All in all, I think a Merit at MSc level is beneficial for career progression, especially within psychology careers.
I have A diploma in sports Massage with merit
My results were 87% and 88%.
So I guess you need to get 90% to get distinction
However, if you must compare, consider this:
Master's pass = 2.1
Master's with Merit: First
Master's with Distinction: Displays scholarly level capability (just as, I would argue, a First at undergraduate shows an understanding of a subject that borders Master's capability.
Completing an intense course in itself is fairly challenging. Pass and merit are quite common at masters level.
My masters (archaeology at Oxford) also doesn't offer a merit - it's either a fail, a pass or a distinction.

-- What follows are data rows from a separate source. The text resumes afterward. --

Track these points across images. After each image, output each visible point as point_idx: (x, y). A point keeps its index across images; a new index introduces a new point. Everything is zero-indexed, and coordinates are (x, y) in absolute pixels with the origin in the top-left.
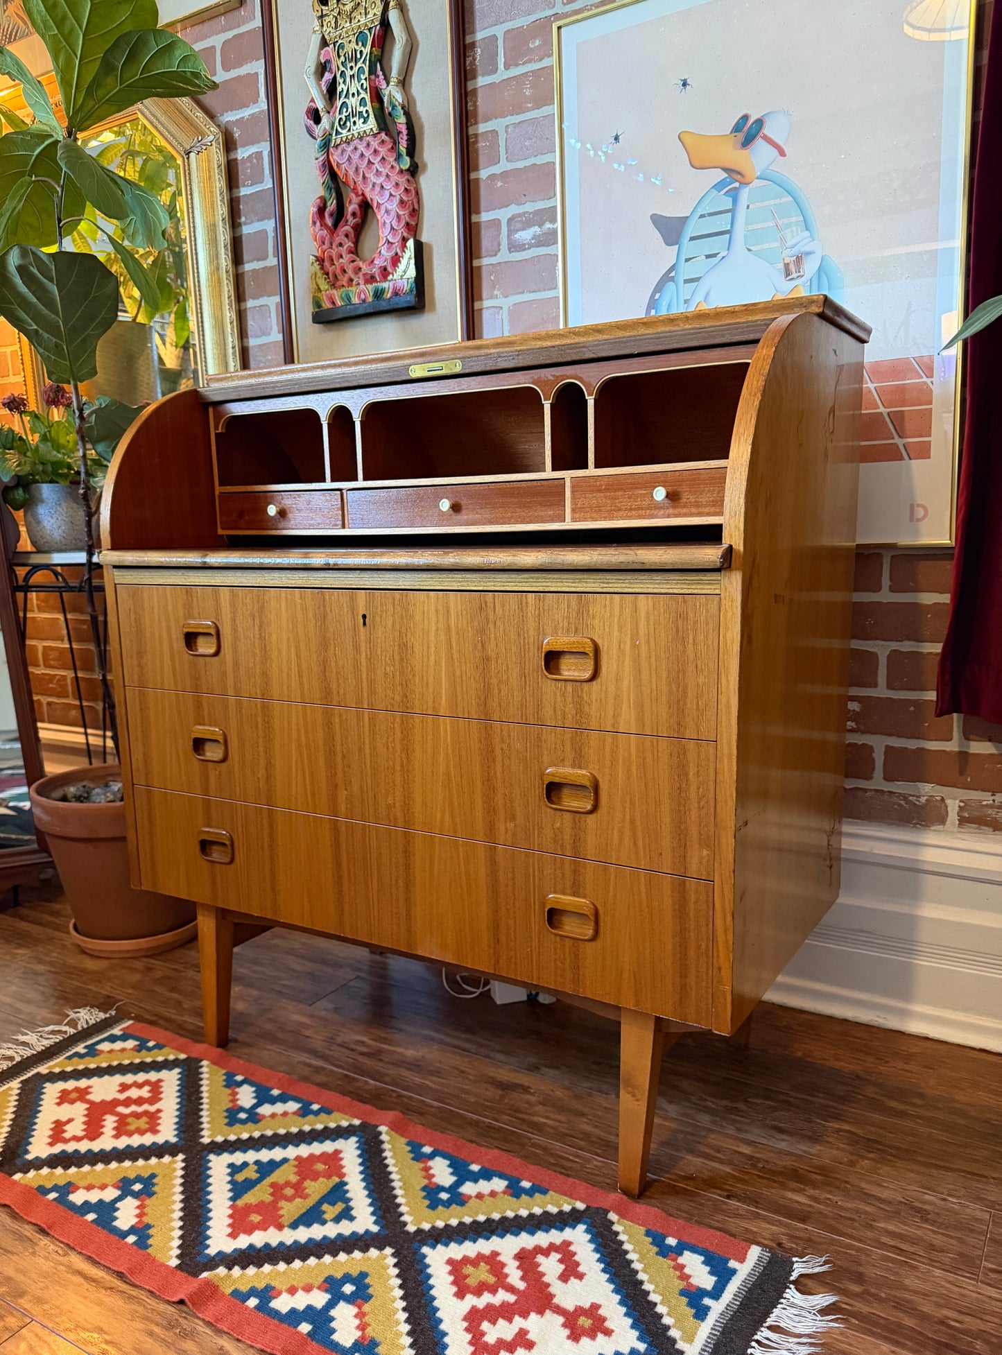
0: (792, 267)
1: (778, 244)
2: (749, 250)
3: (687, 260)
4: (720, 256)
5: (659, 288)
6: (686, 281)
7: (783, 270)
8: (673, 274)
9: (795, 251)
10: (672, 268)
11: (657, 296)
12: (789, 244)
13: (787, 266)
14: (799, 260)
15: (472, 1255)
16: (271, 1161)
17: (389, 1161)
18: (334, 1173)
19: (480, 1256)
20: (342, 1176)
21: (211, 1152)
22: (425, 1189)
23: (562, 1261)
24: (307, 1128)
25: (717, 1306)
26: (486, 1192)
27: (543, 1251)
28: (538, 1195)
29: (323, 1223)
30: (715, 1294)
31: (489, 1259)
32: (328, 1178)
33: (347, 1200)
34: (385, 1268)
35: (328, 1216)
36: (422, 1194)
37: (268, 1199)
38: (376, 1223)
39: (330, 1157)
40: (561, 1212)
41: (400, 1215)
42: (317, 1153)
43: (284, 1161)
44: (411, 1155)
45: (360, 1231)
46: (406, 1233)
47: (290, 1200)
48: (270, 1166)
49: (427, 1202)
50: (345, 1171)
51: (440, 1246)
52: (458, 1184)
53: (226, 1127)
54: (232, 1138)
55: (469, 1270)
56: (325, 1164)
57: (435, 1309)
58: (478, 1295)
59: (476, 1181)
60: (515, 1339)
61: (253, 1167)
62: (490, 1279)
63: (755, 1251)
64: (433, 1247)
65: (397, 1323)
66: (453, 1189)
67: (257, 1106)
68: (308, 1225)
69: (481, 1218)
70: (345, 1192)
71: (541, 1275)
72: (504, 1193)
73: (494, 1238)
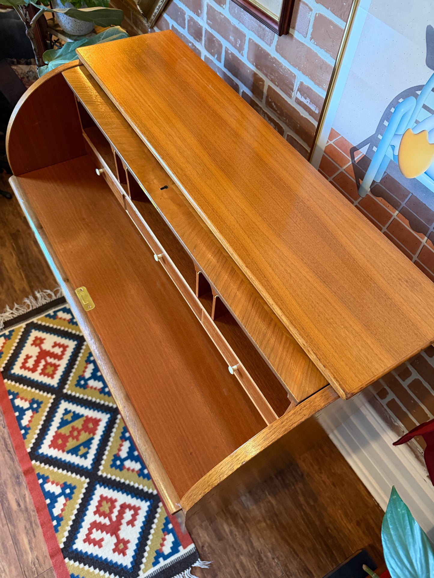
5: (405, 96)
6: (425, 107)
8: (419, 92)
10: (420, 88)
11: (401, 100)
15: (109, 497)
16: (78, 414)
17: (113, 435)
18: (93, 431)
19: (111, 499)
20: (94, 434)
21: (63, 399)
22: (115, 456)
23: (132, 515)
24: (98, 401)
25: (163, 563)
26: (132, 468)
27: (130, 507)
28: (146, 479)
29: (77, 455)
30: (166, 558)
31: (112, 502)
32: (89, 433)
33: (89, 448)
34: (82, 488)
35: (80, 453)
36: (113, 458)
37: (68, 434)
38: (92, 465)
39: (96, 422)
40: (147, 492)
41: (100, 465)
42: (94, 417)
43: (82, 416)
44: (121, 435)
45: (85, 466)
46: (97, 475)
47: (73, 439)
48: (76, 416)
49: (111, 463)
50: (97, 432)
51: (103, 487)
52: (126, 459)
53: (74, 386)
54: (73, 394)
55: (104, 503)
56: (93, 425)
57: (85, 515)
58: (100, 516)
59: (132, 461)
60: (98, 541)
61: (71, 414)
62: (107, 511)
63: (192, 547)
64: (101, 486)
65: (73, 514)
66: (123, 461)
67: (90, 379)
68: (72, 454)
69: (122, 481)
70: (91, 443)
71: (123, 518)
72: (137, 472)
73: (120, 493)
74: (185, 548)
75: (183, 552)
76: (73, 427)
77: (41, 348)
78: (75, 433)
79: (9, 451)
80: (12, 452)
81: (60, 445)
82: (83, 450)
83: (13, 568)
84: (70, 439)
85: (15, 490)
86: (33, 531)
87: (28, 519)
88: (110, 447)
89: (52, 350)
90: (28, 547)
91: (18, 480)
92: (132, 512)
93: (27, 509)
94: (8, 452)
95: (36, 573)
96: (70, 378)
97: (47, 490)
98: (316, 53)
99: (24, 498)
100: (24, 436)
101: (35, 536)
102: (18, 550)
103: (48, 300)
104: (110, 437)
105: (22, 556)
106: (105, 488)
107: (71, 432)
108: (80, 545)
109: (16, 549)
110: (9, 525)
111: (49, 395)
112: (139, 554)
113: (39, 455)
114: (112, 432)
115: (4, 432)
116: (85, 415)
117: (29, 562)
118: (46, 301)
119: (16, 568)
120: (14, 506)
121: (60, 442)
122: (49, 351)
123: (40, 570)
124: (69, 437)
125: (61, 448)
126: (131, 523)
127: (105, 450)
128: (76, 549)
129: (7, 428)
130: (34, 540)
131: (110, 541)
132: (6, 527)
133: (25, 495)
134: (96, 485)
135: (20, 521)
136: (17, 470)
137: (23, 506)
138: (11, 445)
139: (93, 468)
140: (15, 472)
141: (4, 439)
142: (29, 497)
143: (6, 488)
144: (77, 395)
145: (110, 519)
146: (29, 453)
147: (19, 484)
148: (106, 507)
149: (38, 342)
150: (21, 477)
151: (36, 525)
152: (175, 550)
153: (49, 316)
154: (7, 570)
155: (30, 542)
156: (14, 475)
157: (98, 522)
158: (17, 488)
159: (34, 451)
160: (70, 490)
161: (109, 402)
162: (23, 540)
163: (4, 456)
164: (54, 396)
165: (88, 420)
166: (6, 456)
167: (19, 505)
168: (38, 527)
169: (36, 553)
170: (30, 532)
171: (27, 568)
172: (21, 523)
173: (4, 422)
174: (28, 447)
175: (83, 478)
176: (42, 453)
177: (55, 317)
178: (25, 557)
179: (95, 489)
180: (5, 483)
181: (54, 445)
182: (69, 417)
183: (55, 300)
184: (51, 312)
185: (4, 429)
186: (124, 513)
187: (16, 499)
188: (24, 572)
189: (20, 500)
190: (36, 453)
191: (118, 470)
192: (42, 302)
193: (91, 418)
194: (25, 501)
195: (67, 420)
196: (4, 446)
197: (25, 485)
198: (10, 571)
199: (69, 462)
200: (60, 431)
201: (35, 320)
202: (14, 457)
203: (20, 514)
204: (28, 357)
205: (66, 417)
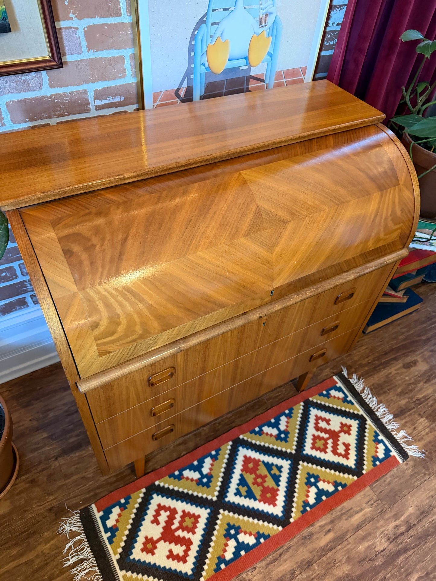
0: (263, 20)
1: (258, 6)
2: (245, 8)
3: (214, 11)
4: (230, 10)
5: (198, 27)
6: (213, 24)
7: (259, 22)
8: (205, 19)
9: (265, 11)
10: (205, 15)
11: (196, 32)
12: (264, 6)
13: (261, 19)
14: (266, 16)
15: (312, 441)
16: (239, 480)
17: (258, 443)
18: (256, 462)
19: (313, 440)
20: (259, 461)
21: (224, 499)
22: (277, 439)
23: (323, 421)
24: (225, 461)
25: (350, 398)
26: (286, 424)
27: (317, 423)
28: (293, 411)
29: (280, 476)
30: (346, 396)
31: (315, 438)
32: (259, 465)
33: (272, 464)
34: (308, 466)
35: (277, 473)
36: (279, 441)
37: (261, 488)
38: (287, 460)
39: (247, 460)
40: (303, 410)
41: (286, 452)
42: (242, 463)
43: (241, 475)
44: (258, 435)
45: (289, 467)
46: (295, 454)
47: (265, 482)
48: (242, 482)
49: (283, 442)
50: (257, 458)
51: (305, 448)
52: (279, 429)
53: (209, 489)
54: (218, 489)
55: (317, 445)
56: (250, 463)
57: (329, 461)
58: (327, 448)
59: (280, 424)
60: (346, 447)
61: (240, 487)
62: (323, 442)
63: (335, 378)
64: (304, 450)
65: (330, 472)
66: (280, 432)
67: (201, 473)
68: (280, 481)
69: (297, 431)
70: (268, 463)
71: (326, 429)
72: (288, 419)
73: (307, 432)
74: (337, 383)
75: (340, 384)
76: (254, 484)
77: (159, 540)
78: (259, 480)
79: (280, 555)
80: (281, 551)
81: (272, 495)
82: (275, 471)
83: (379, 524)
84: (266, 485)
85: (317, 539)
86: (348, 511)
87: (339, 518)
88: (269, 444)
89: (163, 524)
90: (361, 514)
91: (308, 537)
92: (320, 421)
93: (332, 522)
94: (282, 557)
95: (378, 502)
96: (200, 495)
97: (314, 501)
98: (100, 57)
99: (322, 527)
100: (266, 537)
101: (351, 509)
102: (365, 522)
103: (86, 545)
104: (260, 445)
105: (368, 518)
106: (305, 446)
107: (258, 485)
108: (351, 462)
109: (365, 525)
110: (348, 537)
111: (220, 516)
112: (348, 415)
113: (284, 515)
114: (256, 444)
115: (260, 567)
116: (240, 472)
117: (371, 510)
118: (86, 548)
119: (378, 521)
120: (331, 536)
121: (269, 495)
122: (164, 528)
123: (375, 498)
124: (263, 487)
125: (274, 493)
126: (328, 422)
127: (273, 448)
128: (355, 465)
129: (256, 565)
130: (355, 509)
131: (343, 438)
132: (349, 540)
133: (320, 526)
134: (303, 454)
135: (342, 527)
136: (298, 541)
137: (330, 527)
138: (274, 555)
139: (290, 459)
140: (300, 543)
141: (268, 564)
142: (321, 521)
143: (316, 549)
144: (219, 484)
145: (328, 439)
146: (283, 527)
147: (311, 535)
148: (320, 444)
149: (149, 546)
150: (304, 535)
151: (342, 509)
152: (340, 390)
153: (110, 540)
154: (382, 530)
155: (357, 512)
156: (303, 543)
157: (332, 449)
158: (315, 537)
159: (281, 522)
160: (311, 478)
161: (227, 449)
162: (356, 520)
163: (286, 560)
164: (221, 511)
165: (245, 469)
166: (285, 557)
167: (329, 531)
168: (343, 506)
169: (364, 505)
170: (349, 513)
171: (376, 510)
172: (344, 525)
173: (248, 571)
174: (278, 529)
175: (300, 467)
176: (282, 512)
177: (113, 530)
178: (369, 515)
179: (307, 454)
180: (312, 552)
181: (272, 502)
182: (243, 490)
183: (86, 534)
184: (105, 536)
185: (257, 568)
186: (321, 428)
187: (324, 536)
188: (379, 513)
189: (325, 530)
190: (282, 520)
191: (289, 435)
192: (87, 554)
193: (243, 466)
194: (325, 524)
195: (246, 492)
196: (276, 563)
197: (311, 528)
198: (382, 526)
199: (287, 483)
200: (258, 497)
201: (115, 558)
202: (286, 548)
203: (336, 527)
204: (171, 556)
205: (244, 493)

It's a bit annoying that what is called a merit elsewhere is simply classed as a 'pass' here, but I guess you can stipulate the actual result breakdown in situations where it matters.
There's also the issue that for about 95% of Oxford masters students that's totally irrelevant as it's only applicable to people who do their undergraduate degrees at Oxford, AFAIK.
High Pass 70-74%
‘Leave to continue’ 67%
Borderline Fail 59%
Absolute Fail 58%
After this, they started spreading out the upper range of that scale-- I don't know if that actually represents a different number for the same quality of work, or just encouragement not to squeeze everyone into the same two or three scores. The new scale is:
75 +: Marks of 75 and above indicate work of Distinction level
70-74: Marks of 70 to 74 are awarded for work of high quality, which nevertheless falls below the level required for a Distinction. These marks clearly support leave to continue to the PhD.
67-69: Marks of 67 to 69 are strong marks which will help the candidate securely to pass the course but will normally exclude leave to continue to the PhD. [BIG difference from my year. I don't know if an old 67 paper would get a 70 now, or if they're just lifting the entrance ladder just a bit higher.]
63-66: Marks of 63 to 66 are solid but medium-range marks.
60-62: Marks of 60 to 62 are weak pass marks.
And then the marginal and outright fails as above.
Oxford's internet-based application asks whether I got a P, M, or D-- and strictly speaking, I got none of those. If I were to translate Cantab-speak to Oxonian, however, I might be able to say "D", since the Oxford scheme in a similar degree is meritless:
But that would only cause problems, so I'm going with "other" and the actual numerical marks.